The difference is we could easily identify who attacked us in 1941 as a country and fight them, but in 2001 we could not identify a country that was actually part of the attack and fight them because there wasn't any.

The problem is Iran will get a Nuke, they may already have it from Russia but we are not ready or able to go into Iran and topple the government or just plainly wipe them out. We lack the strength and the political capital by being too many places for too long. On top of that, I would think Israel would have a grip on things, better than we do and they have come out and said they will pretty much wipe Iran off the map when they get a nuke.
 

AMonger

Veteran Expediter
And your point is ?
the 9.11 attackers only had airplanes to attack us with .
by electing R.P, we are arming those same groups with dirty bombs.
remember that Ben Aflek/freeman movie ? when a nuke was placed as a vending machine inside a football field ?
that was 15 years ago.
I do not understand, are we really expecting them to simply leave us alone once they achieve nuke capability ?
Well, if they're attacking us for a reason (and it isn't "They hate us for our freedom"), and you remove the reason...

Now, beyond that, myself, I don't consider the Arabs stable eggnog to have nukes. But once you use that as a basis for making a foreign policy decision to prevent them from acquiring them, you're opening the door to more than you realize, especially considering that the U.S. isn't going to be the biggest dog on the block for much longer. So what happens in the near future when some new weapon is invented or discovered and China doesn't want US to have it. Will you agree then that one nation can tell another sovereign nation they can't have technology that others have?

I'm sure you've heard, and probably used, the saying, "An armed society is a polite society." Well, it can work the same way globally. If Iran was armed, would the West have installed a brutal dictator over them, planting the seeds of what would later become the Iranian Hostage Crisis?

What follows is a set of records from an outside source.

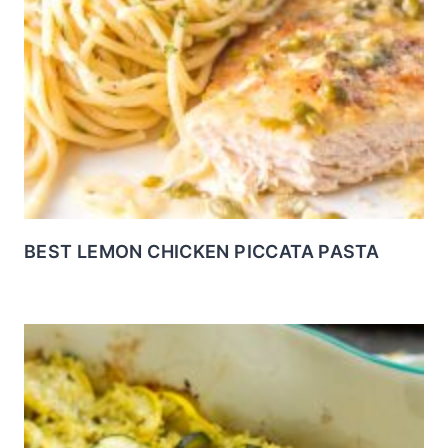
BEST LEMON CHICKEN PICCATA PASTA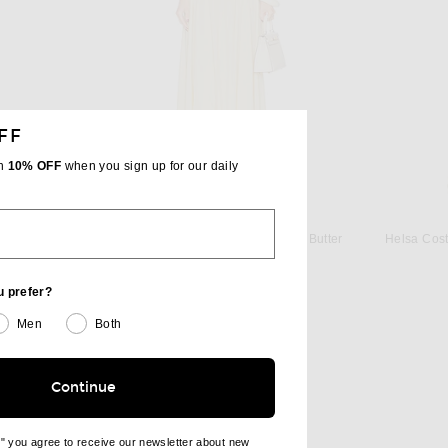
FF
th
10% OFF
when you sign up for our daily
ECTION
SHANI SHEMER
Ralph Lauren Collection Chilton Gown in Racing Yellow
Shani Shemer Astrid Maxi Dress in Butter
Helsa Cost
 price:
Previous price:
$364
$535
u prefer?
Men
Both
Continue
e" you agree to receive our newsletter about new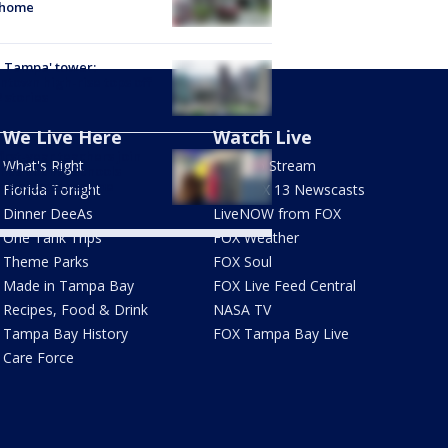
 home
 Tampa' tower:
town high-rise tops off
2 stories
We Live Here
Watch Live
first-year teachers join
What's Right
How To Stream
llas County Schools
re classes resume
Florida Tonight
Live FOX 13 Newscasts
Dinner DeeAs
LiveNOW from FOX
One Tank Trips
FOX Weather
Theme Parks
FOX Soul
Made in Tampa Bay
FOX Live Feed Central
Recipes, Food & Drink
NASA TV
Tampa Bay History
FOX Tampa Bay Live
Care Force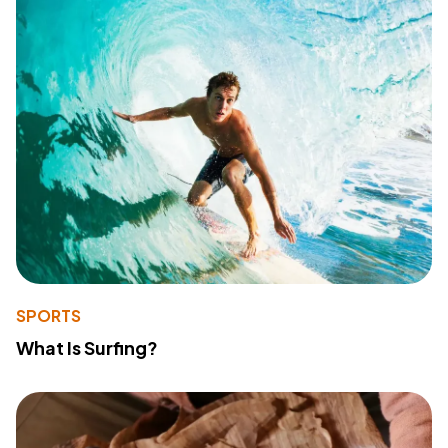
SPORTS
What Is Surfing?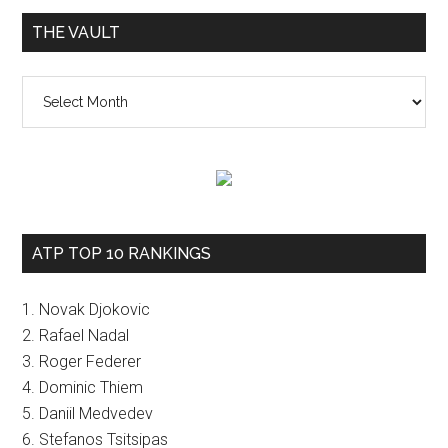
THE VAULT
The
vault
ATP TOP 10 RANKINGS
1. Novak Djokovic
2. Rafael Nadal
3. Roger Federer
4. Dominic Thiem
5. Daniil Medvedev
6. Stefanos Tsitsipas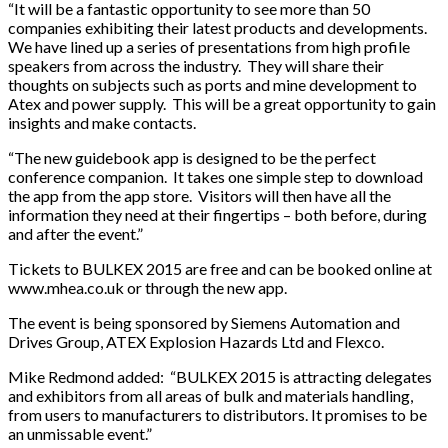
“It will be a fantastic opportunity to see more than 50
companies exhibiting their latest products and developments.
We have lined up a series of presentations from high profile
speakers from across the industry. They will share their
thoughts on subjects such as ports and mine development to
Atex and power supply. This will be a great opportunity to gain
insights and make contacts.
“The new guidebook app is designed to be the perfect
conference companion. It takes one simple step to download
the app from the app store. Visitors will then have all the
information they need at their fingertips – both before, during
and after the event.”
Tickets to BULKEX 2015 are free and can be booked online at
www.mhea.co.uk or through the new app.
The event is being sponsored by Siemens Automation and
Drives Group, ATEX Explosion Hazards Ltd and Flexco.
Mike Redmond added: “BULKEX 2015 is attracting delegates
and exhibitors from all areas of bulk and materials handling,
from users to manufacturers to distributors. It promises to be
an unmissable event.”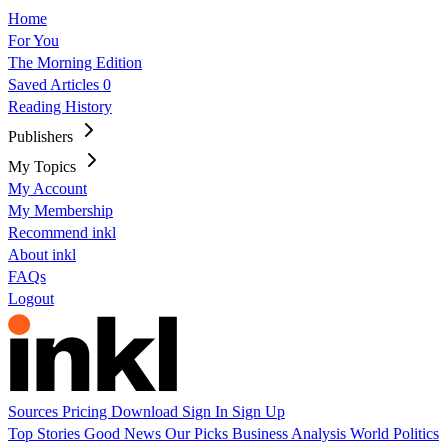
Home
For You
The Morning Edition
Saved Articles
0
Reading History
Publishers
My Topics
My Account
My Membership
Recommend inkl
About inkl
FAQs
Logout
Sources
Pricing
Download
Sign In
Sign Up
Top Stories
Good News
Our Picks
Business
Analysis
World
Politics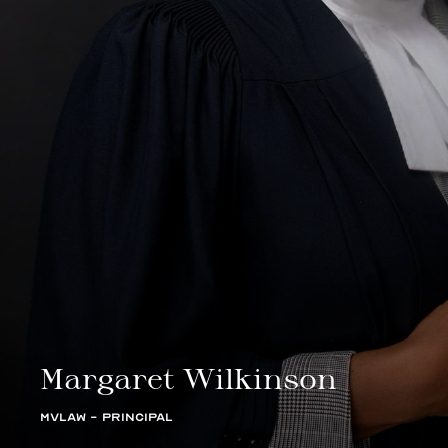
Margaret Wilkinson
MVLAW - PRINCIPAL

No, freedom must be the only basis for governing both individuals and nations.
 

RLENT

Veteran Expediter
by electing R.P, we are arming those same groups with dirty bombs. remember that Ben Aflek/freeman movie ? when a nuke was placed as a vending machine inside a football field ? that was 15 years ago.
Good Lord .... here we go again ..... :rolleyes:

{Personal attacks are not permitted. Text deleted. - OVM}

In any event, well said to both Greg and Amonger.

And Moose - thanks for your non-responsiveness in (not) answering the two relatively simple questions I asked - that, in itself, speaks volumes to me.